50’li Yaşların Altındaki Kanser Teşhislerinin Artışı
Küresel bir araştırma, 50 yaş altındaki bireylerdeki kanser teşhislerinin 1990 ile 2019 yılları arasında yüzde 79,1 oranında arttığını ortaya koydu. Bu önemli çalışma, dünyanın dört bir yanından uzmanların katıldığı bir ekip tarafından gerçekleştirildi ve veriler, 204 ülkeden elde edilen Küresel Hastalık Yükü veri setinden alındı. Araştırmanın bulguları, erken başlangıçlı kanser ölümlerinin yüzde 27,7 oranında bir artış gösterdiğini ortaya koyuyor.
İncelenen dönemde, meme kanserinin en yüksek morbiditeye sahip erken başlangıçlı kanser türü olduğu belirlendi. Özellikle Asya bölgelerinde dikkate değer bir artış gözlemlendi: 1990 yılında 100.000 kişi başına 4,9 olan oran, 2019’da 100.000 kişi başına 8,7-15,6 seviyesine yükseldi. Araştırma ekibi, “Batılılaşmış bir yaşam tarzının yaygınlığı” ve gelişmiş kanser tarama tekniklerinin bu artışta rol oynadığını öne sürüyor. Ancak, bu artışa neden olan spesifik faktörlerin hâlâ belirsiz olduğunu vurguluyorlar.
Özellikle bazı ülkelerde, rutin tarama uygulamaları olmaksızın erken başlangıçlı meme kanseri vakalarının artması dikkat çekmektedir. Bu durumu açıklamak için üreme faktörlerinin (daha genç yaşta menarş, oral kontraseptif kullanımı, doğum yapmama, ileri yaşta ilk doğum ve emzirmeme), fiziksel göstergelerin (yüksek BMI) ve davranışsal faktörlerin (fiziksel hareketsizlik ve alkol tüketimi) son yıllardaki değişimlerinin etkili olabileceği önerilmektedir.

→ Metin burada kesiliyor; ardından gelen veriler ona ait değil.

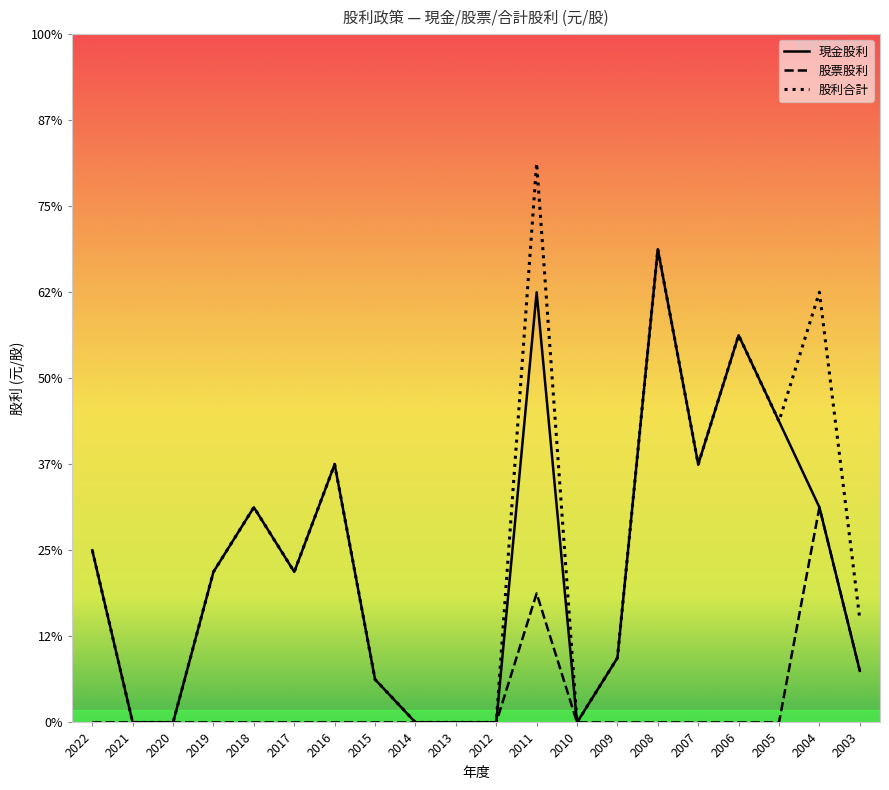

Reading left to right, transcribe all the data shown in this chart.

現金股利: 0.4	0.0	0.0	0.3	0.5	0.3	0.6	0.1	0.0	0.0	0.0	1.0	0.0	0.1	1.1	0.6	0.9	0.7	0.5	0.1
股票股利: 0.0	0.0	0.0	0.0	0.0	0.0	0.0	0.0	0.0	0.0	0.0	0.3	0.0	0.0	0.0	0.0	0.0	0.0	0.5	0.1
股利合計: 0.4	0.0	0.0	0.3	0.5	0.3	0.6	0.1	0.0	0.0	0.0	1.3	0.0	0.1	1.1	0.6	0.9	0.7	1.0	0.2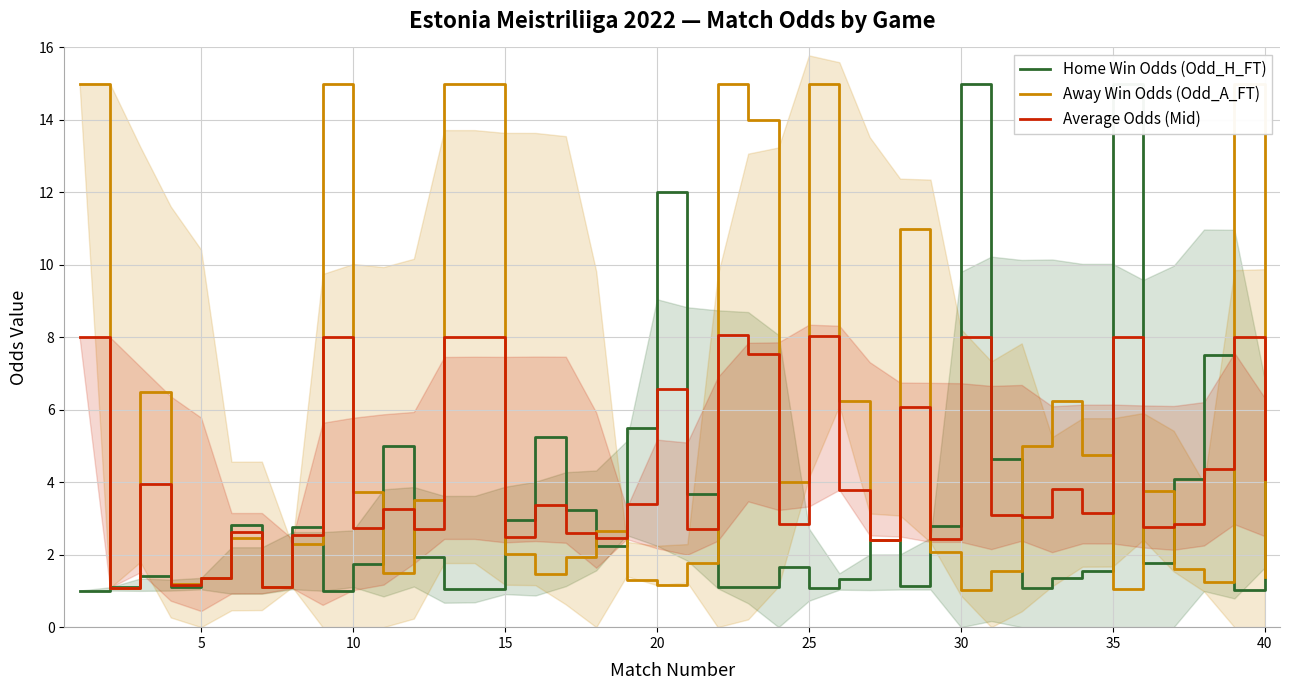

What is the minimum value for Average Odds (Mid)?

1.1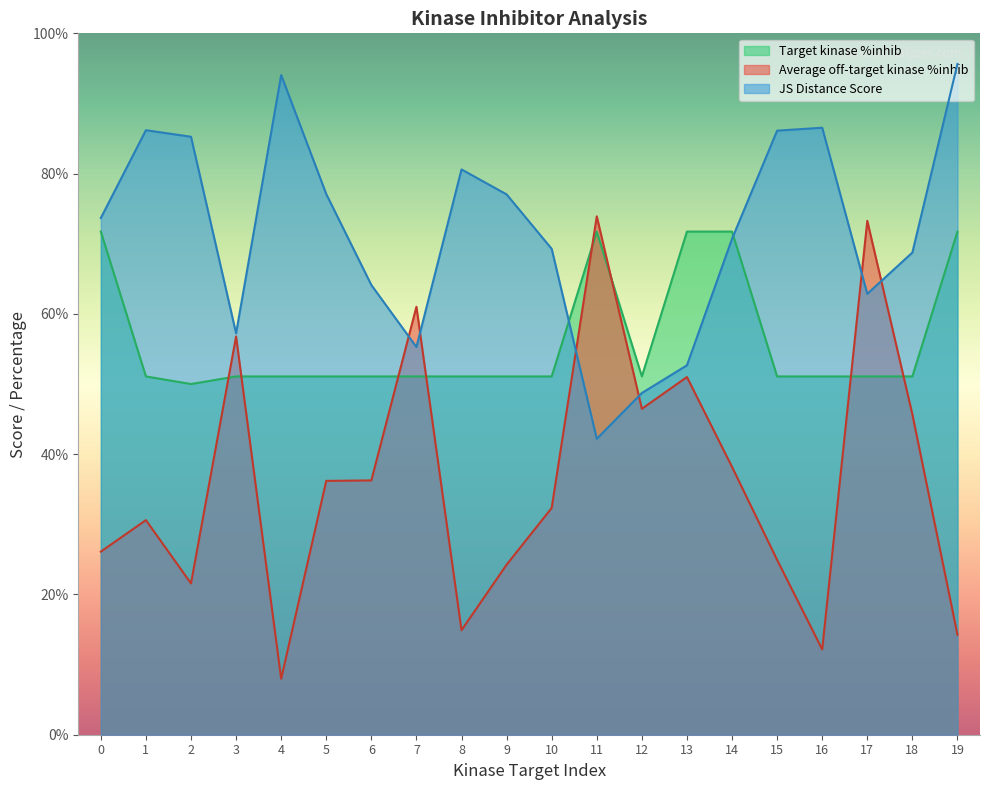

Where is Target kinase %inhib nearest to the value 60?

1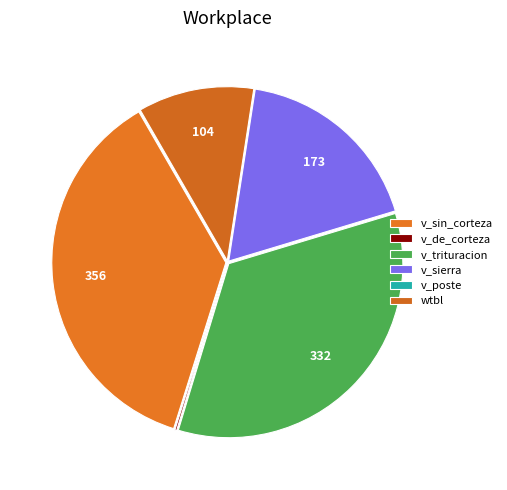

Approximately how many times larger is the value at v_sierra compared to v_de_corteza?

109.0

Kanser vakalarındaki artışlar endişe verici görünse de, bu konuda birçok etmenin rol oynadığına dikkat çekilmektedir. Araştırmaya dahil olmayan Londra’daki Kanser Araştırma Enstitüsü Epidemiyoloji Profesörü Montserrat García-Closas, bu verilerin saf sayılar olduğunu ve demografik değişimlerin (nüfus artışı veya ortalama yaş değişimi gibi) dikkate alınmadığını belirtmektedir. Ayrıca, Londra Üniversitesi’nden St George’s, Hücre Biyolojisi Profesörü Dorothy Bennett, bu yaş grubundaki kanser ölümlerinin teşhislerdeki artışa göre daha az olduğunu vurgulamaktadır. Başka bir deyişle; kanser vakası sayısında bir artış gözlemlenirken, buna bağlı ölüm oranlarının azaldığı anlaşılmaktadır.
Araştırmacılar, 50 yaş altındaki kanser vakalarındaki artışın altında yatan en büyük nedenin yaşam tarzı değişiklikleri olduğunu düşünmektedir. Ekip, sonuç bölümünde şunları yazmaktadır: “Beslenmeye bağlı risk faktörleri, alkol kullanımı ve tütün tüketimi, 2019 yılında erken başlangıçlı kanserlerin en önemli risk faktörleri arasında yer alıyordu.” Ayrıca, sağlıklı bir yaşam tarzının benimsenmesinin, “tütün ve alkol tüketiminin sınırlandırılması, sağlıklı beslenme ve açık havada uygun fiziksel aktivitelerin artırılması,” erken başlangıçlı kanser yükünü azaltabileceğini ekliyorlar. Erken başlangıçlı kanser için erken tarama ve önleme programlarının gerekliliği, araştırmaya değer bir konu olarak belirtiliyor. Araştırma, 40-44 ve 45-49 yaş aralığındaki bireyleri kapsayacak şekilde genişletilmiş olsa da, kesin bir sonuca ulaşmak için daha fazla sistematik çalışma ve randomize denemelerin yapılması gerektiği vurgulanıyor.